Pour ces jeunes, cette activité est aussi une manière de s'inscrire dans une histoire locale bien plus ancienne. En devenant ainsi, à leur tour, maillons d'une longue chaîne. "Je connais les "Fàckel" depuis que je suis né, et mon père en construisait déjà" confie Mickaël Welker.
Il n'empêche. Il sait déjà que ce 25 juin, il vivra les feux de la Saint-Jean avec des sentiments mêlés. Même si c'est inéluctable, voir leur chef-d'œuvre livré aux flammes auxquelles il est destiné lui donnera "un pincement au cœur. On a mis tant de temps à le faire, et on le brûle" soupire-t-il.
Soultzbach-les-Bains, le franchissement du feu
A Soultzbach-les-Bains (Haut-Rhin), la particularité du bûcher n'est pas esthétique. Et il n'est pas encore construit. "Chez nous, c'est juste un gros tas assez conséquent de sarments de vigne", explique le maire de la commune, Jean Ellminger.
Ici, la prouesse est ailleurs. En effet, "à un moment donné, les conscrits sautent par-dessus le feu. Avec des chapeaux qui leur protègent la tête, et des foulards sur le visage" raconte le maire. Bien sûr, avec "toutes les mesures de sécurité" et en présence des pompiers.
"C'est un exercice qui demande du cran" reconnaît Jean Ellminger. Il est bien placé pour le savoir, car il l'a lui-même pratiqué dans sa jeunesse : "Je suis issu du village, et j'ai fait ça."
Tous les jeunes gens de seize à dix-huit ans sont concernés. Ils y participent "trois année de suite : la première année, on est apprenti, ensuite confirmé et à la fin on devient chef" précise encore le maire.

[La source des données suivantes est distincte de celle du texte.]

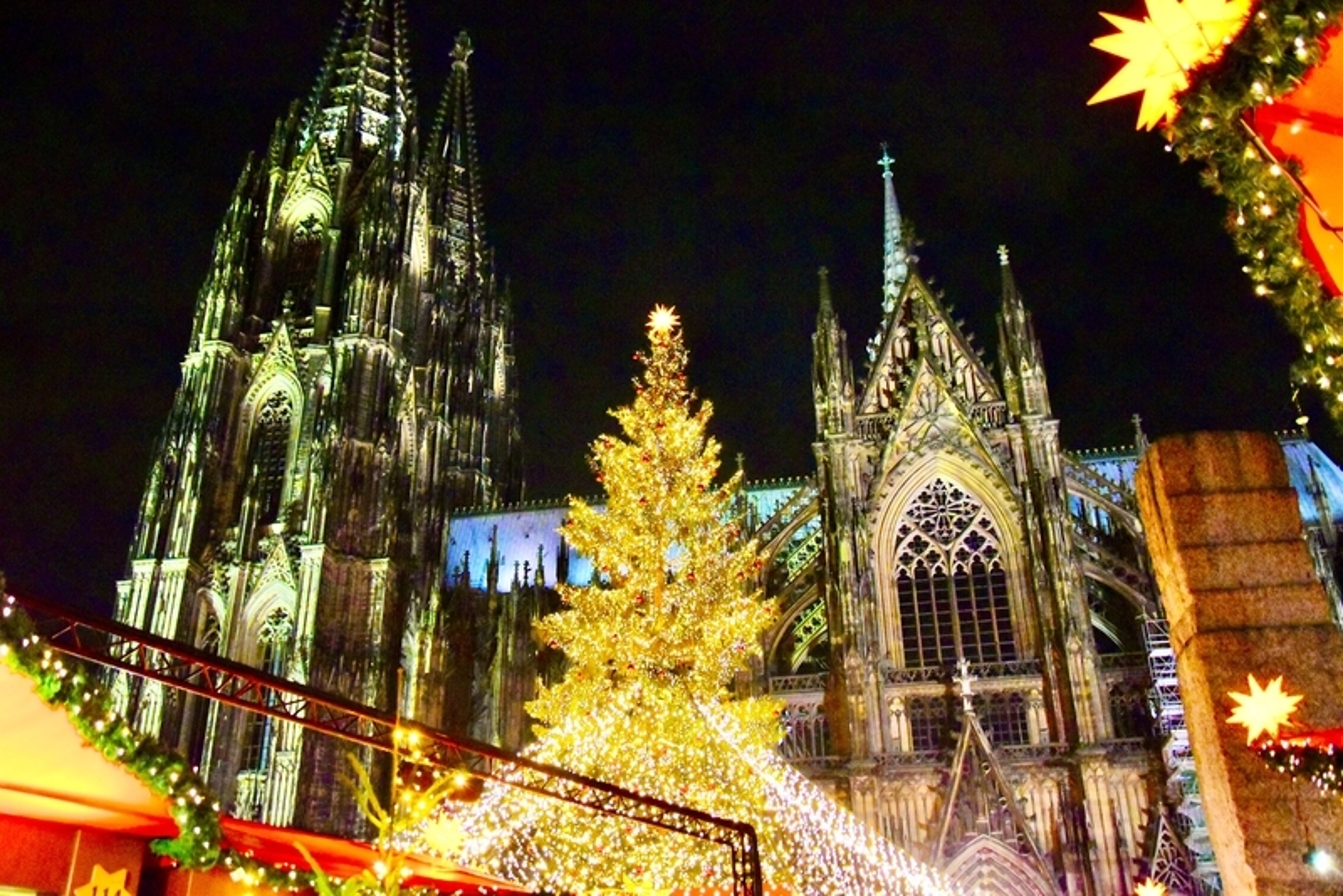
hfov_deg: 57.2
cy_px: 448
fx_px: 1231
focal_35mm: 33
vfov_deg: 40.0
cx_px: 672
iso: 9000
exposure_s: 1/60
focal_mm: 22
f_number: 3.8
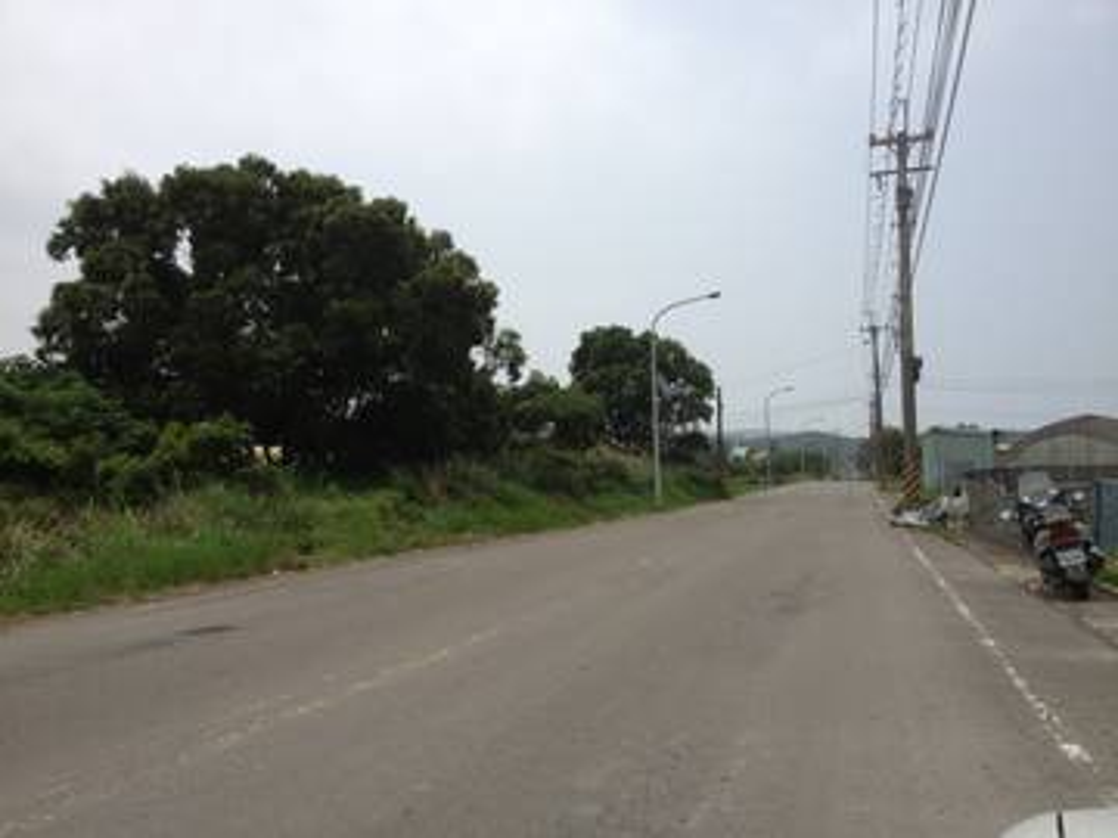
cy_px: 419
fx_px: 1130
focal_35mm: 35
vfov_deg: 40.7
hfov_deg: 52.6
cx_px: 559
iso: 50
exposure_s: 1/2404
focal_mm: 4.28
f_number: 2.4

Cette tradition, très locale, "remonte à la nuit des temps". Autrefois, on racontait qu'elle avait une influence sur les futures récoltes, et sur la fécondité des couples du village.Son origine reste inconnue. Mais elle s'apparente manifestement à un rituel de passage à l'âge adulte, par lequel ces jeunes manifestent leur courage et leur virilité.